╔══

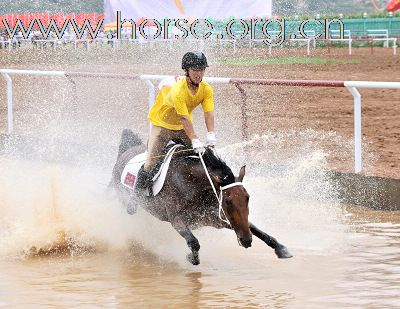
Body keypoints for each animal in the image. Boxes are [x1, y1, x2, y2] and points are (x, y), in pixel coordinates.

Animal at [111, 129, 292, 264]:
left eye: (247, 198)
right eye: (228, 201)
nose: (246, 240)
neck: (192, 184)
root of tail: (124, 152)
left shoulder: (216, 218)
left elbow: (256, 229)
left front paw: (281, 248)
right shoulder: (176, 219)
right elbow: (194, 242)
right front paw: (192, 258)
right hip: (124, 199)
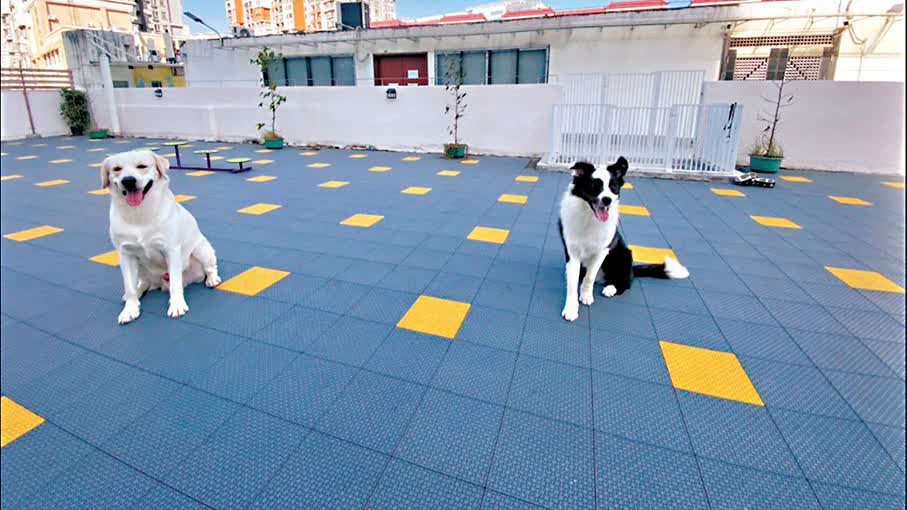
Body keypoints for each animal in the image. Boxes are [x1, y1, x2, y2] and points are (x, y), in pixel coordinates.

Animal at [102, 150, 221, 324]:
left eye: (142, 166)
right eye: (117, 169)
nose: (128, 180)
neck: (139, 215)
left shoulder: (171, 249)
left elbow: (176, 284)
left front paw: (177, 305)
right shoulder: (125, 255)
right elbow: (129, 287)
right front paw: (130, 309)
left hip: (201, 250)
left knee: (209, 268)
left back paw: (211, 280)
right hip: (141, 267)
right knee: (143, 283)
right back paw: (138, 292)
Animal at [559, 158, 689, 321]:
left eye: (613, 187)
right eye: (594, 186)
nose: (607, 200)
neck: (590, 218)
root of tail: (632, 270)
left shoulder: (602, 251)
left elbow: (590, 277)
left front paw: (586, 296)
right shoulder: (572, 252)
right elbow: (572, 283)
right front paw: (571, 309)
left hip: (624, 254)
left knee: (624, 283)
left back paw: (610, 288)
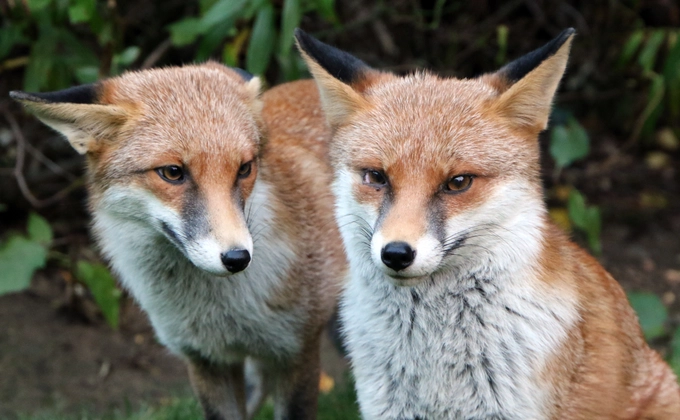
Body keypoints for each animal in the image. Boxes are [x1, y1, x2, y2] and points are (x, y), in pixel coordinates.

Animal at [10, 63, 346, 420]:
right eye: (172, 172)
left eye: (244, 168)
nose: (237, 258)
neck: (222, 313)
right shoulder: (206, 359)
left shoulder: (297, 352)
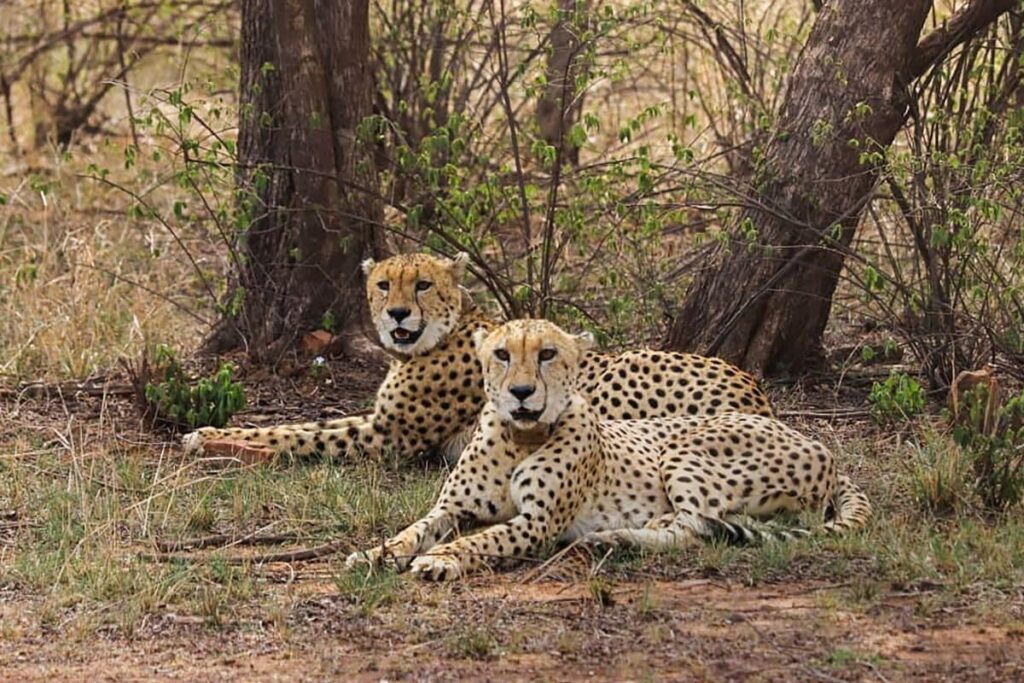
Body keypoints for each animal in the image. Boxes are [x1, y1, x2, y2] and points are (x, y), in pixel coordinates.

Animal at [182, 252, 774, 464]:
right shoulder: (380, 421)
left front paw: (214, 440)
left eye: (421, 284)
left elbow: (298, 435)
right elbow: (303, 423)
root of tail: (755, 389)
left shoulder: (391, 437)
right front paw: (211, 432)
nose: (397, 314)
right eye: (383, 284)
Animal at [346, 318, 871, 582]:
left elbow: (483, 539)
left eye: (547, 354)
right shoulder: (452, 507)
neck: (520, 437)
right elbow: (413, 530)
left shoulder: (538, 522)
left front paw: (441, 559)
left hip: (682, 449)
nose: (521, 393)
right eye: (501, 354)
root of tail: (818, 445)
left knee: (696, 527)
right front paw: (376, 553)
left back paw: (618, 537)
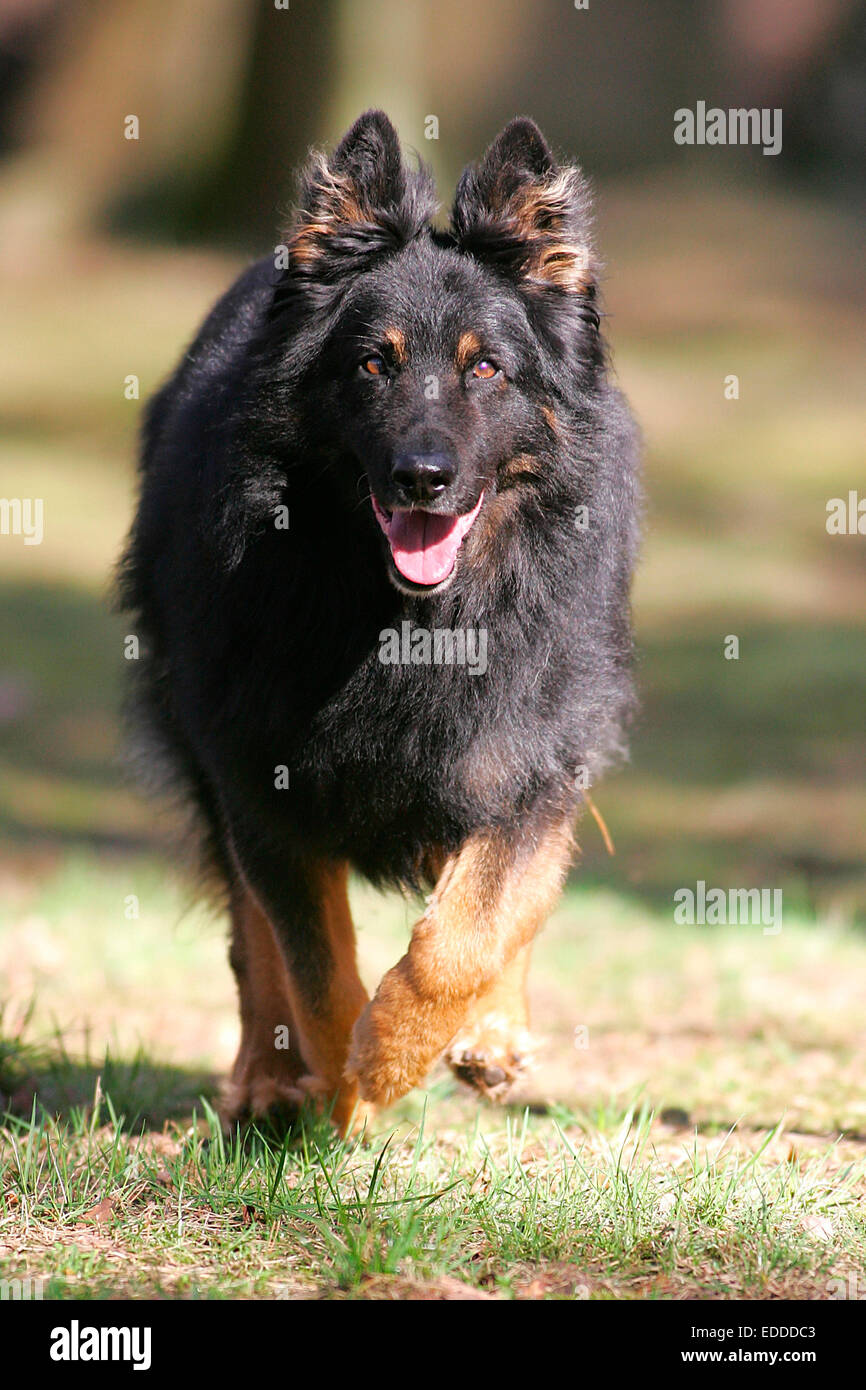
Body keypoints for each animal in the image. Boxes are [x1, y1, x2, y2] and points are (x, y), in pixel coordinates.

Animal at [118, 108, 639, 1128]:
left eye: (488, 369)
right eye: (371, 363)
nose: (423, 479)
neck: (406, 622)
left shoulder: (529, 759)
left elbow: (468, 933)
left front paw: (398, 1056)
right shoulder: (258, 778)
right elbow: (312, 965)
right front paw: (349, 1089)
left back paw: (491, 1033)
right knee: (253, 942)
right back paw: (269, 1076)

╚══

Task requirements
Which lines in the listing have the string "tail"? Pick them out and copy them.

Output for this exercise
root of tail: (124, 152)
root of tail: (632, 270)
root of tail: (755, 389)
root of tail: (818, 445)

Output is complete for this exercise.